*EXCERPTED PASSAGE*

------------------------------------------------------------------------

Funny story about that house. It had oil heat, and we were spending all of our money on necessities like liquor and John Wayne equipment to get us through SF training. We went through the winter without buying a whole hell of a lot of heating oil. Just didn't need it. The house was stone and stayed above freezing all through the winter. We were off training a lot, living out in the woods in a poncho hootch, so just being indoors was pretty cushy. The house never fell below 35 degrees all winter, but never got above 50 either. Anyway, in late March after I had reported in with the 400th, we had a freak snow storm in the Fayetteville area. About nine inches of snow and the temperature dropped like a stone. The temperature in the house, for the first time, dipped below freezing. We had to put stuff in the refrigerator to keep it from freezing. What a hoot. We just bundled up a little bit more, poured some more Jim Beam-and-Mr.-Pibb, cranked up the TV and settled in to await the thaw.

I think that finally got to Lou. He was getting settled into the Demo School committee in the training group, had a routine, and was thinking that the good life beckoned. He had met Jackie, his future wife, and I guess he was thinking that it had to get better than this. He ended up married and sort of settled down within the year. He got out of the Army when his hitch was up and moved to Tennessee and got set up in the pawn shop business by his father-in-law. I eventually lost touch with him, but I did run into him years later in the Reserves. After I got out, I signed up with an SF company in Columbus, Georgia, and he signed up with one in his area. We ran into each other at annual training camp up in Vermont or New York or some damn place, but eventually we both drifted out of the Reserves and I comletely lost track of him.

Anyway, back to the 400th.

------------------------------------------------------------------------

*INFORMATION SHOWN*
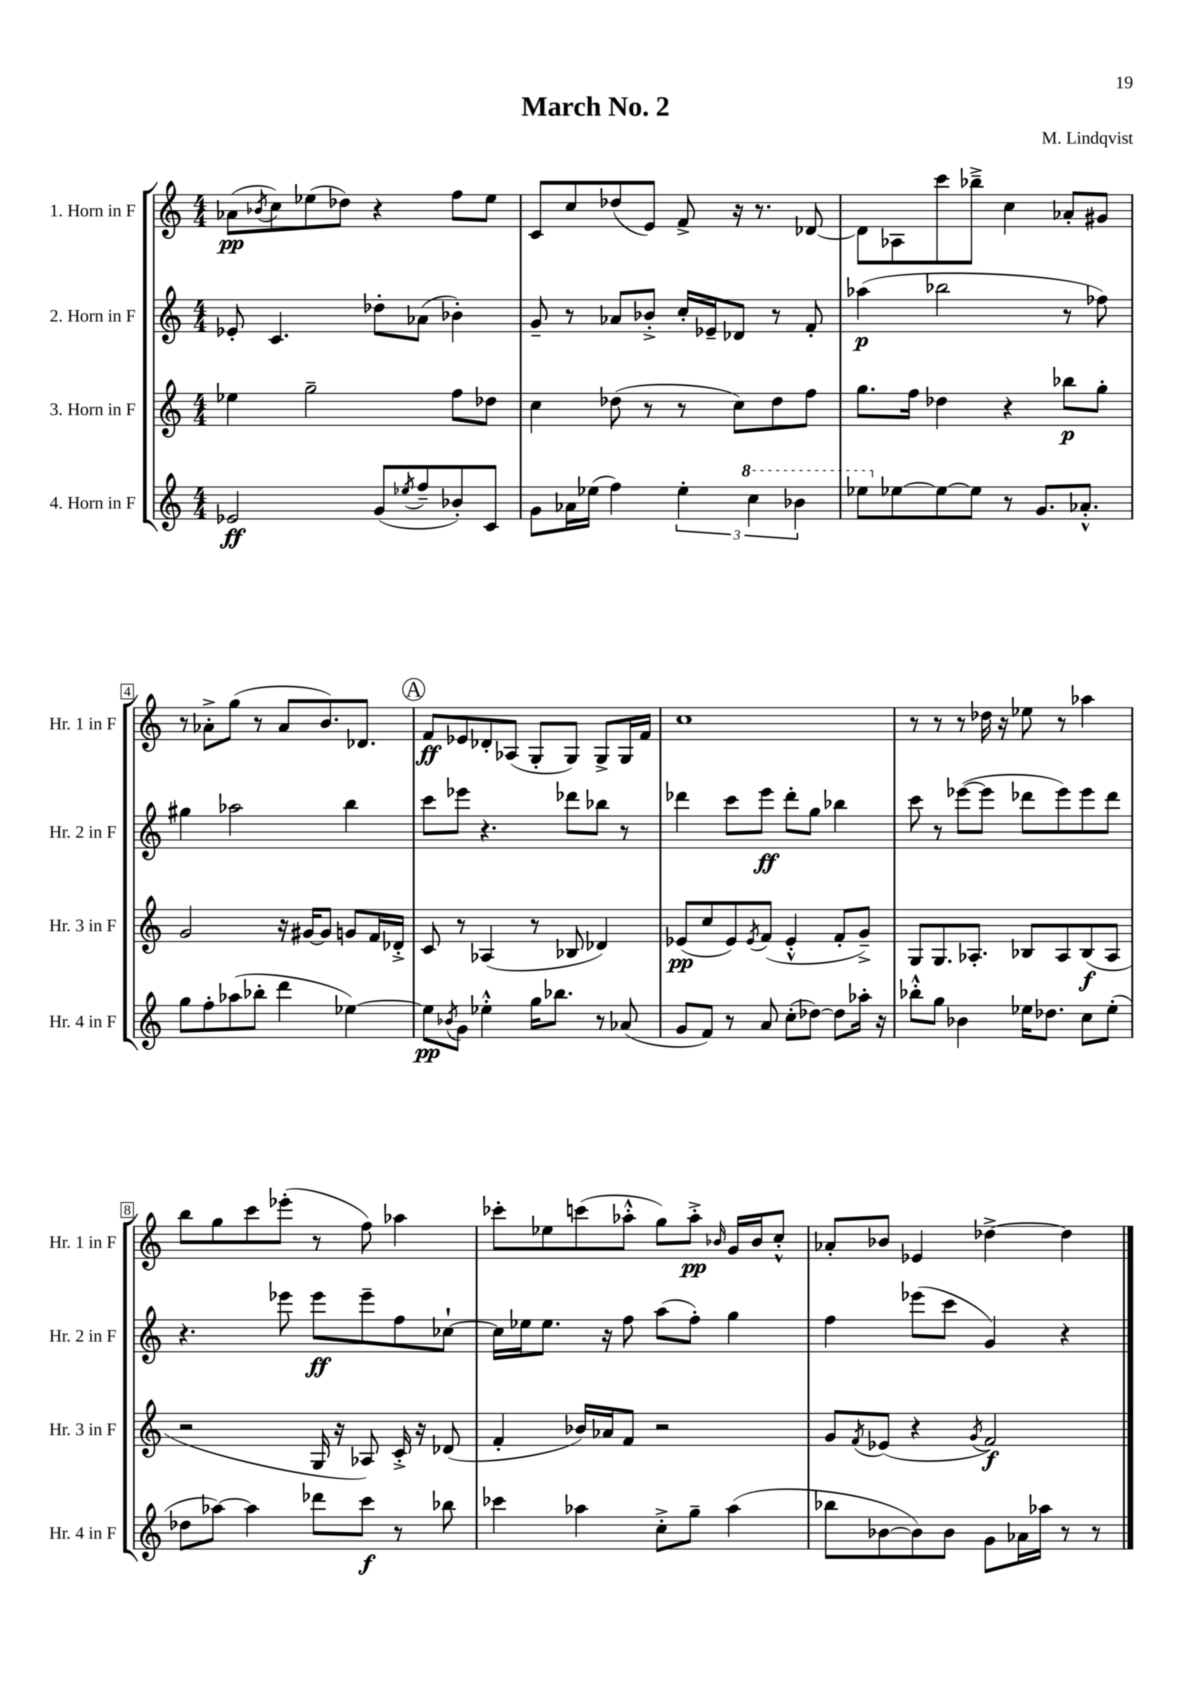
\header { title = "March No. 2" composer = "M. Lindqvist" }
<<
\new StaffGroup <<
\new Staff = "s0" \with { instrumentName = "1. Horn in F" shortInstrumentName = "Hr. 1 in F" } {
    \clef treble \key c \major \numericTimeSignature \time 4/4
    aes'8\pp( \acciaccatura { bes'8 } c''8) ees''8( des''8) r4 f''8 ees''8 |
    c'8 c''8 des''8( e'8) f'8-> r16 r8. des'8~ |
    des'8 aes8 c'''8 bes''8---> c''4 aes'8-. gis'8 |
    r8 aes'8-.-> g''8( r8 aes'8 b'8.) des'8. |
    \mark \markup { \circle "A" } f'8\ff ees'8 des'8-. aes8( g8-. g8) g8-> g16 f'16 |
    c''1 |
    r8 r8 r8 des''16 r16 ees''8 r8 aes''4 |
    b''8 g''8 c'''8 ees'''8-.( r8 f''8) aes''4 |
    ces'''8-. ees''8 c'''8( aes''8-.-^ g''8) aes''8-.->\pp \grace { bes'16 } g'16 bes'16 c''8-.-^ |
    aes'8-. bes'8 ees'4 des''4~-> des''4 \bar "|." |
}
\new Staff = "s1" \with { instrumentName = "2. Horn in F" shortInstrumentName = "Hr. 2 in F" } {
    \clef treble \key c \major \numericTimeSignature \time 4/4
    ees'8-. c'4. des''8-. aes'8( bes'4-.) |
    g'8-- r8 aes'8 bes'8-.-> c''16-. ees'16-- des'8 r8 f'8-. |
    aes''4\p( bes''2 r8 fes''8) |
    gis''4 aes''2 b''4 |
    \mark \markup { \circle "A" } c'''8 ees'''8 r4. des'''8 bes''8 r8 |
    des'''4 c'''8 e'''8\ff des'''8-. g''8 bes''4 |
    c'''8 r8 ees'''8~( ees'''8 des'''8 ees'''8) ees'''8 des'''8 |
    r4. ees'''8 ees'''8\ff ees'''8-- f''8 ces''8~-! |
    ces''16 ees''16 ees''8. r16 f''8 a''8( f''8-.) g''4 |
    f''4 ees'''8( c'''8 g'4) r4 \bar "|." |
}
\new Staff = "s2" \with { instrumentName = "3. Horn in F" shortInstrumentName = "Hr. 3 in F" } {
    \clef treble \key c \major \numericTimeSignature \time 4/4
    ees''4 g''2-- f''8 des''8 |
    c''4 des''8( r8 r8 c''8) des''8 f''8 |
    g''8. f''16 des''4 r4 bes''8\p g''8-. |
    g'2 r16 gis'16~ gis'8 g'8 f'16 des'16-.-> |
    \mark \markup { \circle "A" } c'8 r8 aes4( r8 bes8 des'4) |
    ees'8\pp( c''8 ees'8) \acciaccatura { ees'8 } f'8( ees'4-.-^ f'8-. g'8--->) |
    g8 g8. aes8.-. bes8 aes8 bes8\f( aes8 |
    r2 g16 r16 aes8) c'16-.-> r16 des'8( |
    f'4-. bes'16) aes'16 f'8 r2 |
    g'8 \acciaccatura { f'8 } ees'8( r4 \acciaccatura { g'8 } f'2\f) \bar "|." |
}
\new Staff = "s3" \with { instrumentName = "4. Horn in F" shortInstrumentName = "Hr. 4 in F" } {
    \clef treble \key c \major \numericTimeSignature \time 4/4
    ees'2\ff g'8( \acciaccatura { ees''8 } f''8-- bes'8-.) c'8 |
    g'8 aes'16 ees''16( f''4) \tuplet 3/2 { ees''4-. \ottava #1 c'''4 bes''4 } |
    ees'''8 \ottava #0 ees''8~ ees''8~ ees''8 r8 g'8. aes'8.-.-^ |
    g''8 f''8-. aes''8( bes''8-. d'''4 ees''4~) |
    \mark \markup { \circle "A" } ees''8\pp \acciaccatura { bes'8 } g'8 ees''4-.-^ g''16 bes''8. r8 aes'8( |
    g'8 f'8) r8 a'8 c''8-.( des''8~) des''8 aes''16-. r16 |
    bes''8-.-^ g''8 bes'4 ees''16 des''8. c''8 ees''8-.( |
    des''8 aes''8~) aes''4 des'''8 c'''8\f r8 bes''8 |
    ces'''4 aes''4 c''8-.-> g''8-- aes''4( |
    bes''8 bes'8~ bes'8) bes'8 g'8 aes'16 aes''16 r8 r8 \bar "|." |
}
>>
>>
\layout { \context { \Score \override BarNumber.stencil = #(make-stencil-boxer 0.1 0.3 ly:text-interface::print) } }
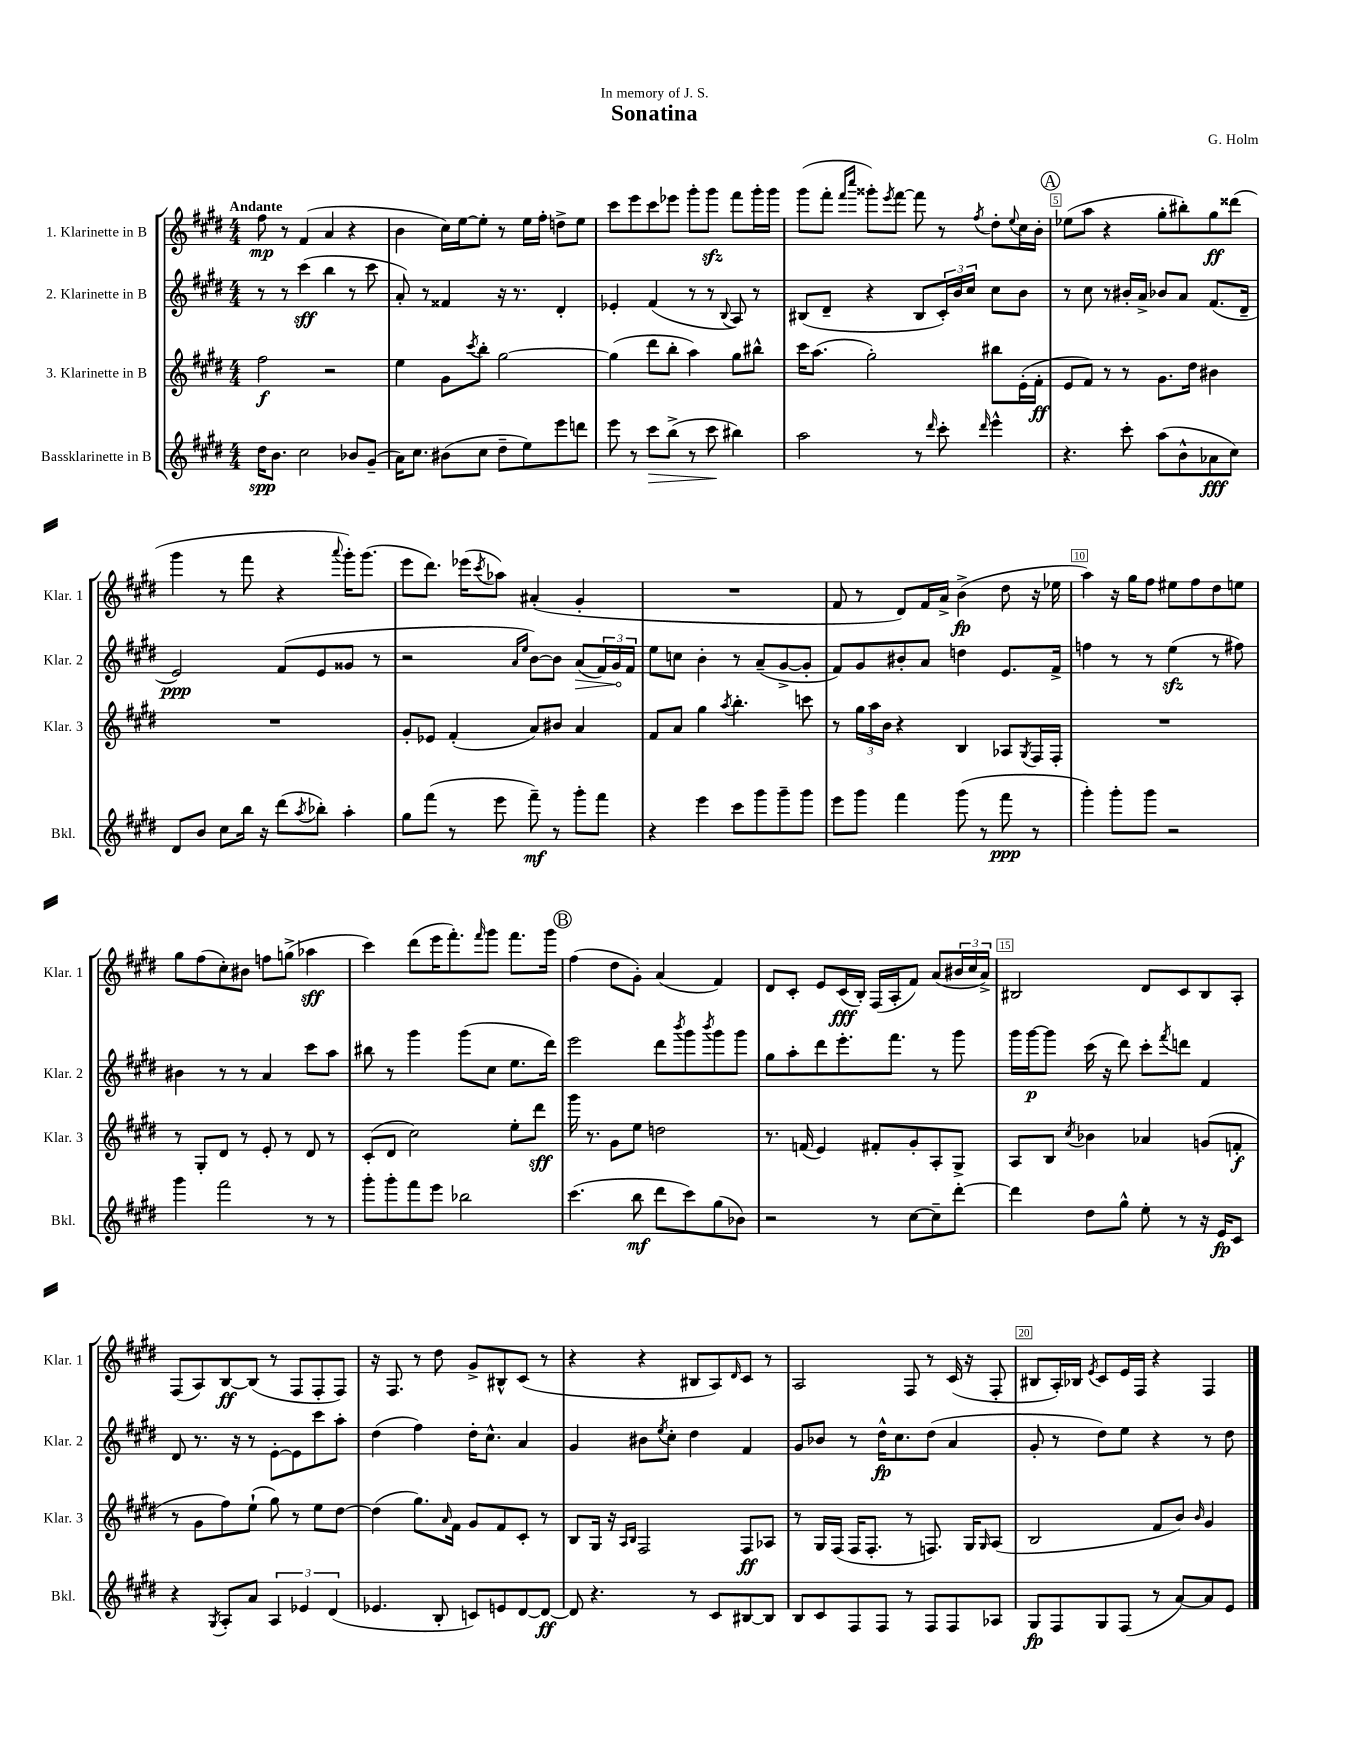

------------------------------------------------------------------------

*SET PROBLEM 1*
Copy the passage of the Army memoir from "I think that" up to and including "track of him.".
*SET PROBLEM 2*
In the Army memoir, how much snow fell during the freak storm in the Fayetteville area in late March?
*SET PROBLEM 3*
Go on with the Army memoir, picking up after its final line.
The items are not needed for anything here.

*FINAL RESULT 1*
I think that finally got to Lou. He was getting settled into the Demo School committee in the training group, had a routine, and was thinking that the good life beckoned. He had met Jackie, his future wife, and I guess he was thinking that it had to get better than this. He ended up married and sort of settled down within the year. He got out of the Army when his hitch was up and moved to Tennessee and got set up in the pawn shop business by his father-in-law. I eventually lost touch with him, but I did run into him years later in the Reserves. After I got out, I signed up with an SF company in Columbus, Georgia, and he signed up with one in his area. We ran into each other at annual training camp up in Vermont or New York or some damn place, but eventually we both drifted out of the Reserves and I comletely lost track of him.

*FINAL RESULT 2*
About nine inches.

*FINAL RESULT 3*
There were some characters in the 400th. A lot of those guys had been with the 400th or in SF for years and years -- mostly the 05Hs. There were three of us 98Cs, but we seemed to come and go with an alarming regularity.

I've split this up into pieces, mostly based on the surviving set of pictures that I have. I lost an entire scrapbook of photos when I left Fort Bragg, which was a crying shame, but I did keep some pretty good ones, mostly of the insanity. I had a good time and really enjoyed the people. It also spoiled me for the rest of the Army. How could you go back to being an office pogue after running around with these guys?


Augsburg TDY - 1980

One of the first fun trips I had was TDY to Augsburg in 1980. There were about 15 of us on the trip, including our first sergeant, company commander, and operations sergeant. It was a big party, start to finish. We were scheduled for six weeks, but the trip got cut short. Rumor had it that it was because of the Iranian desert fiasco, but rumor also had it that we were getting kicked out because we were such problem children. Either way, we left after a month or so. Oh, but what a month!

Gary Weese and I were the two 98Cs. He was an SFC with about a dozen years in and was one of the funniest guys I ever knew. He had gone to college for a short time in the early 1960s and had studied fraternity partying. He didn't get a degree, but he certainly had it down to a science. We were all esconced in an open bay at the top of one of the barracks, which was fine by us, and someone (Weese or Dave Carden) decided that we needed to have a toga party. Because they operated those goofy shifts at FS Augsburg, they had an after hours bar in one of the barracks, so we bought a boatload of liquor, beer and wine and invited all the women to the party. It turned out pretty good, by the way, after it got cranked up.

This is Steve Clark sitting on one of the bunks in our open bay. I suspect that he is hung over, as these are the pictures that I took just prior to the toga party.

This is some of the liquor that went into the Purple Jesus that made the toga party such a success.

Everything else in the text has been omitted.